## Activity
From the records below, copy out exactly the lines from the one containing "high-resolution image shows" to the one containing "benign appendix: human", both included. Add nothing else.

## Source information
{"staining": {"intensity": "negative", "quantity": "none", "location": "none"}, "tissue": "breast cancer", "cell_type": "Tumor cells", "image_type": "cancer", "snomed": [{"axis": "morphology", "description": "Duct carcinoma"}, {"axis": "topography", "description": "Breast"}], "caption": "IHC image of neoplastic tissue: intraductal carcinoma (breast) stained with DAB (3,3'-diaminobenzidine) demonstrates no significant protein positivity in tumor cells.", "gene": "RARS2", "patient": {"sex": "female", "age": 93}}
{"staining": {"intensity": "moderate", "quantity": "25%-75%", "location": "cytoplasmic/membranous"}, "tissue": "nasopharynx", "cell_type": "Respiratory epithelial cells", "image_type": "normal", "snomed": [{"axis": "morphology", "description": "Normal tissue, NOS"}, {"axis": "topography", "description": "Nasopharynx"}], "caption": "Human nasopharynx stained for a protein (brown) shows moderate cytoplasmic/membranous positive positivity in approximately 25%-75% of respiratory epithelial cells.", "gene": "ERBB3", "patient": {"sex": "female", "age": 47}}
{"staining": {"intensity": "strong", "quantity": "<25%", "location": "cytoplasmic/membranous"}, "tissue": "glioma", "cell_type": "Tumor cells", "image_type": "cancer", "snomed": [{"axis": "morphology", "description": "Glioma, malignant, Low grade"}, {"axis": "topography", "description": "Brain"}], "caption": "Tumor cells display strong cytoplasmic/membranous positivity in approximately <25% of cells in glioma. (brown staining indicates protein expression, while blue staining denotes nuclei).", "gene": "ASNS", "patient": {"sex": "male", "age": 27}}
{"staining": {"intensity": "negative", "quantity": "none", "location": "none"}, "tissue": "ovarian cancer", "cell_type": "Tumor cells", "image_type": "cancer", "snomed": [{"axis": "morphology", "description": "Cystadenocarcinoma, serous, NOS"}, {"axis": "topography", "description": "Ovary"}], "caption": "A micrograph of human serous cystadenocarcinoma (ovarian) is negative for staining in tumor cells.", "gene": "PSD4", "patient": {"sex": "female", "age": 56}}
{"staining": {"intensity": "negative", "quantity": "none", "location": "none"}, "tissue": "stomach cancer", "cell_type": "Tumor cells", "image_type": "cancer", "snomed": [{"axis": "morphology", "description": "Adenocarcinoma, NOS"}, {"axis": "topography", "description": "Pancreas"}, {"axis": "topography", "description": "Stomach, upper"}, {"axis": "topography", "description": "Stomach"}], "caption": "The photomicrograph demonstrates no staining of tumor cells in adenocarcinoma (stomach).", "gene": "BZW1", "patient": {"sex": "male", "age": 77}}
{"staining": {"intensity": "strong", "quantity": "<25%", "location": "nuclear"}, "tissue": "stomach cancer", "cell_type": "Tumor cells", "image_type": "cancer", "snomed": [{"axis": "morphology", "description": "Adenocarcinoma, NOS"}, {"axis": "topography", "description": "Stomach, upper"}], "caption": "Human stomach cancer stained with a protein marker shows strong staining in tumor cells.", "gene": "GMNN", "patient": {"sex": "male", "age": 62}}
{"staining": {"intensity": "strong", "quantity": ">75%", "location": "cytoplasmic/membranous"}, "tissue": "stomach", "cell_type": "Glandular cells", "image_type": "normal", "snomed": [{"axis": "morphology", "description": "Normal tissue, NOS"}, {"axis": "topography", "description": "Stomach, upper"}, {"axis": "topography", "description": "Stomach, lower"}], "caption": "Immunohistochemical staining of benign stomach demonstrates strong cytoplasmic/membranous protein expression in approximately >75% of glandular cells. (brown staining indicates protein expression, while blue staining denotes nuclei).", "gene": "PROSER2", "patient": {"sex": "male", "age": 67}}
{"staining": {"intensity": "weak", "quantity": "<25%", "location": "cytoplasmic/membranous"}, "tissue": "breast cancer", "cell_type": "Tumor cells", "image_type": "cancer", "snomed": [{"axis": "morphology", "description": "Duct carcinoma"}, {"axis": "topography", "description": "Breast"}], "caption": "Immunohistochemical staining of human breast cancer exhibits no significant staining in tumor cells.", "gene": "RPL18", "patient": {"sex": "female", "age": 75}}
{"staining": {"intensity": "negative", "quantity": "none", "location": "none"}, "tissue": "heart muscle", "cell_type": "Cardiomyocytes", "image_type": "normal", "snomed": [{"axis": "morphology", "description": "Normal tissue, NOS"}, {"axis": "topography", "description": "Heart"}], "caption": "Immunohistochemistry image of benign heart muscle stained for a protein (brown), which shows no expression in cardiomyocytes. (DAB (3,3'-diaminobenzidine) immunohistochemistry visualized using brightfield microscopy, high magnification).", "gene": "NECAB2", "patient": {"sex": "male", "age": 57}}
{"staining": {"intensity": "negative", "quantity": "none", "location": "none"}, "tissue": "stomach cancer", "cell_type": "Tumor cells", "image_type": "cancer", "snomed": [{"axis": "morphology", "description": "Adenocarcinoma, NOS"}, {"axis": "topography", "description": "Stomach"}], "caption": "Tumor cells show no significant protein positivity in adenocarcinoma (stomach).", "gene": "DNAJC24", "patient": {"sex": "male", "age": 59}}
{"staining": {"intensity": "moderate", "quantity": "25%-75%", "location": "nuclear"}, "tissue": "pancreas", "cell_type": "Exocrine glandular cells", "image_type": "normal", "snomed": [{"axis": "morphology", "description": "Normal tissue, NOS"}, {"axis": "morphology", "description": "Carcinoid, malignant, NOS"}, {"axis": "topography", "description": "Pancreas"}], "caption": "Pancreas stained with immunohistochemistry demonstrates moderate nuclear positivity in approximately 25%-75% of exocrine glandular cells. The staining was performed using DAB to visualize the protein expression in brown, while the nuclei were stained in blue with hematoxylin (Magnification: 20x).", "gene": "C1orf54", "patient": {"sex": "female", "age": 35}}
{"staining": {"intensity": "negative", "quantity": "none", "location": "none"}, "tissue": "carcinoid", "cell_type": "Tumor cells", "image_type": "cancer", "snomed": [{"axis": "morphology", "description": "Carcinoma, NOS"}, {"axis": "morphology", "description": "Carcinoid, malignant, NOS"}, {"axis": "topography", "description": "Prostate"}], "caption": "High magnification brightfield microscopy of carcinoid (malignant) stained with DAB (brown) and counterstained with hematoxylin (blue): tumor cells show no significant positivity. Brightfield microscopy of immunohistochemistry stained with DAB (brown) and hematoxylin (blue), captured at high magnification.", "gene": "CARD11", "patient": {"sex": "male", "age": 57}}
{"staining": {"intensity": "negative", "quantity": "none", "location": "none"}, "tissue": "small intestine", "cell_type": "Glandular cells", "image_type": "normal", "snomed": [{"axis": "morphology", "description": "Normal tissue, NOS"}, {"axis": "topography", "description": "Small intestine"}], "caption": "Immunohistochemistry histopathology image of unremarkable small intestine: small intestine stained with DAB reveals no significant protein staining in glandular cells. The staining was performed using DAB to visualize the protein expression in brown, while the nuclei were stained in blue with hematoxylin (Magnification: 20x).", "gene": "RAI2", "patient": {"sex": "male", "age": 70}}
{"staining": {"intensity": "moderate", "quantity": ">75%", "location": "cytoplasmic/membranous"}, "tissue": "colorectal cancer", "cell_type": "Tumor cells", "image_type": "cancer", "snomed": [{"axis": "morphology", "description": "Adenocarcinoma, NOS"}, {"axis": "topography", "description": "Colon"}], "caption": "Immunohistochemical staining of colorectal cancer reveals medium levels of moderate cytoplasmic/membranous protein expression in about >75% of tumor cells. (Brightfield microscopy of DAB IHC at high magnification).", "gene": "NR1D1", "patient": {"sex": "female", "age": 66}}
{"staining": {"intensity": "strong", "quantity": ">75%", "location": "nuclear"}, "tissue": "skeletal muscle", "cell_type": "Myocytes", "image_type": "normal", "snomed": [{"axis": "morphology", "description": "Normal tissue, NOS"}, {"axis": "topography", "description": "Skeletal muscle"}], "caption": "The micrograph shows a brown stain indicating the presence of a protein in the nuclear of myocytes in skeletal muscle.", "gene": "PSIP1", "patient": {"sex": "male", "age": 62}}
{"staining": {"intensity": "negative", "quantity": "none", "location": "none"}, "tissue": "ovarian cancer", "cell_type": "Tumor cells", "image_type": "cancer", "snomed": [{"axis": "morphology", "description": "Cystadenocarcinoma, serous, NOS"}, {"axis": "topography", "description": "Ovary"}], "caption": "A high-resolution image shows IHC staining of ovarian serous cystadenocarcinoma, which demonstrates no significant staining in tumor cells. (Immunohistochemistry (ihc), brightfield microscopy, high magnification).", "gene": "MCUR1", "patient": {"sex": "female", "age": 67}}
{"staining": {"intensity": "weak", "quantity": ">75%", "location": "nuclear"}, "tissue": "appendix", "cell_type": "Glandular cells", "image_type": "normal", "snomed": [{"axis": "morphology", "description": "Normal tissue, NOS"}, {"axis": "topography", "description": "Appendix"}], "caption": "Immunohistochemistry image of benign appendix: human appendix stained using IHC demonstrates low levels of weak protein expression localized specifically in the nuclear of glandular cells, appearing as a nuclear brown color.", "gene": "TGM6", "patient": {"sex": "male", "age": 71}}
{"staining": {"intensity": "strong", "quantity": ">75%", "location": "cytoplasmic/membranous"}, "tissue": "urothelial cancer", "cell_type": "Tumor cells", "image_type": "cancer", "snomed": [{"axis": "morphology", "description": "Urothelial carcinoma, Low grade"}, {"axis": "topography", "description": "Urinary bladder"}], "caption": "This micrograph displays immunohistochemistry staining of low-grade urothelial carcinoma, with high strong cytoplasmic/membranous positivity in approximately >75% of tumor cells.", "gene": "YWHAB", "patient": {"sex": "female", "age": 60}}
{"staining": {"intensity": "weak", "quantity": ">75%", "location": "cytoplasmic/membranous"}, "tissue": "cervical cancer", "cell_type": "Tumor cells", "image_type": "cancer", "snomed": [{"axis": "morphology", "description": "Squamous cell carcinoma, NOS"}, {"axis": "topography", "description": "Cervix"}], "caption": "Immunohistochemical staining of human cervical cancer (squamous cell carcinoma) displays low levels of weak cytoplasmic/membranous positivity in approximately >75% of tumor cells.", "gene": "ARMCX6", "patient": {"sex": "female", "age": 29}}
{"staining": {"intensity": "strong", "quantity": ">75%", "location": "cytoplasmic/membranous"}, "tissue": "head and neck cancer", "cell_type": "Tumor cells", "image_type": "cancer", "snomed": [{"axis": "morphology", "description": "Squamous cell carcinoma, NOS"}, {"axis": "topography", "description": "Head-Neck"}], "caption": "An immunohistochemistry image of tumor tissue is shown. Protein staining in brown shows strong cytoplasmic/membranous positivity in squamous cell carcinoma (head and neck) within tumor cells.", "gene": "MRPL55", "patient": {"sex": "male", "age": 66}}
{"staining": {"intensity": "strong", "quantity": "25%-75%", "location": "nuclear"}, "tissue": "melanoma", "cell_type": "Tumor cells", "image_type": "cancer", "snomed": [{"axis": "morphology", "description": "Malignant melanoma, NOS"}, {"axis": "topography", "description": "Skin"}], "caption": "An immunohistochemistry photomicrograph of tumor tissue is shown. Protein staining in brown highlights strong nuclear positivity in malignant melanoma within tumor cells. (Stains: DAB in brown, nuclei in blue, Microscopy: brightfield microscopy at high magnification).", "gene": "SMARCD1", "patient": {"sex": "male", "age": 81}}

## Task solution
{"staining": {"intensity": "negative", "quantity": "none", "location": "none"}, "tissue": "ovarian cancer", "cell_type": "Tumor cells", "image_type": "cancer", "snomed": [{"axis": "morphology", "description": "Cystadenocarcinoma, serous, NOS"}, {"axis": "topography", "description": "Ovary"}], "caption": "A high-resolution image shows IHC staining of ovarian serous cystadenocarcinoma, which demonstrates no significant staining in tumor cells. (Immunohistochemistry (ihc), brightfield microscopy, high magnification).", "gene": "MCUR1", "patient": {"sex": "female", "age": 67}}
{"staining": {"intensity": "weak", "quantity": ">75%", "location": "nuclear"}, "tissue": "appendix", "cell_type": "Glandular cells", "image_type": "normal", "snomed": [{"axis": "morphology", "description": "Normal tissue, NOS"}, {"axis": "topography", "description": "Appendix"}], "caption": "Immunohistochemistry image of benign appendix: human appendix stained using IHC demonstrates low levels of weak protein expression localized specifically in the nuclear of glandular cells, appearing as a nuclear brown color.", "gene": "TGM6", "patient": {"sex": "male", "age": 71}}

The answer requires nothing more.